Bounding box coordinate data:
========
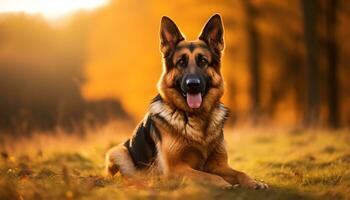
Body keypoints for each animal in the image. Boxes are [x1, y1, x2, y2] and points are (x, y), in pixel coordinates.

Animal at [104, 14, 268, 189]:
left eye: (203, 61)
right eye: (181, 62)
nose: (193, 85)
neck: (197, 119)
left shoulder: (220, 165)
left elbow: (240, 173)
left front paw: (254, 182)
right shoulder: (176, 168)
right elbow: (210, 177)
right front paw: (226, 185)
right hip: (117, 152)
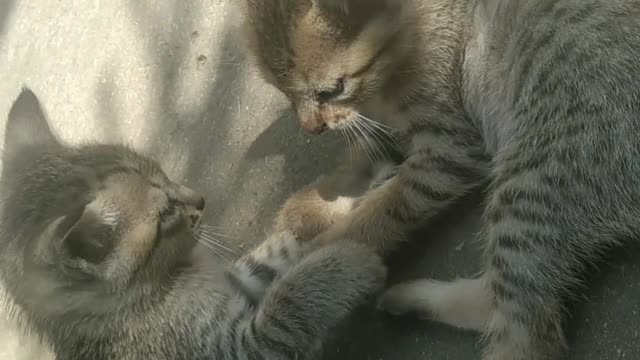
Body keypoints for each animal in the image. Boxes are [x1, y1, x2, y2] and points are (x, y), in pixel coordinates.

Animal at [0, 88, 384, 360]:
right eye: (166, 213)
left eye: (165, 173)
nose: (200, 199)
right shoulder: (238, 346)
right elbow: (288, 302)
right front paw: (351, 259)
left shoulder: (237, 279)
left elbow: (278, 251)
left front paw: (354, 197)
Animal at [241, 0, 640, 360]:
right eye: (284, 93)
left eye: (332, 89)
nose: (312, 128)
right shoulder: (383, 126)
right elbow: (362, 155)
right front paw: (314, 202)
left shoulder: (451, 148)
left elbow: (386, 207)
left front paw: (322, 249)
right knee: (494, 300)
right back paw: (412, 299)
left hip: (535, 178)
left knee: (526, 336)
========
(Directions) Exact copy, no pictures: reproduce every record above.

(Answer below)
Body keypoints for each animal in the image. Boxes are [x1, y1, x2, y2] and points are (x, y), in pixel coordinates.

Animal at [104, 14, 268, 189]:
left eye: (203, 61)
right eye: (181, 62)
nose: (193, 85)
neck: (197, 119)
left shoulder: (220, 165)
left elbow: (240, 173)
left front paw: (254, 182)
right shoulder: (176, 168)
right elbow: (210, 177)
right front paw: (226, 185)
right hip: (117, 152)
Body keypoints for each animal in the image. Boxes are [x1, y1, x2, y2] and points are (x, y), in pixel coordinates.

Animal at [0, 88, 384, 360]:
right eye: (166, 213)
left eye: (165, 173)
nose: (200, 199)
right shoulder: (238, 346)
right elbow: (288, 302)
right front paw: (351, 259)
left shoulder: (237, 279)
left elbow: (278, 251)
left front paw: (354, 197)
Animal at [241, 0, 640, 360]:
right eye: (284, 93)
left eye: (332, 89)
nose: (312, 128)
right shoulder: (383, 126)
right elbow: (362, 155)
right front paw: (314, 202)
left shoulder: (451, 148)
left elbow: (386, 207)
left front paw: (322, 249)
right knee: (494, 300)
right back paw: (412, 299)
left hip: (535, 178)
left knee: (526, 336)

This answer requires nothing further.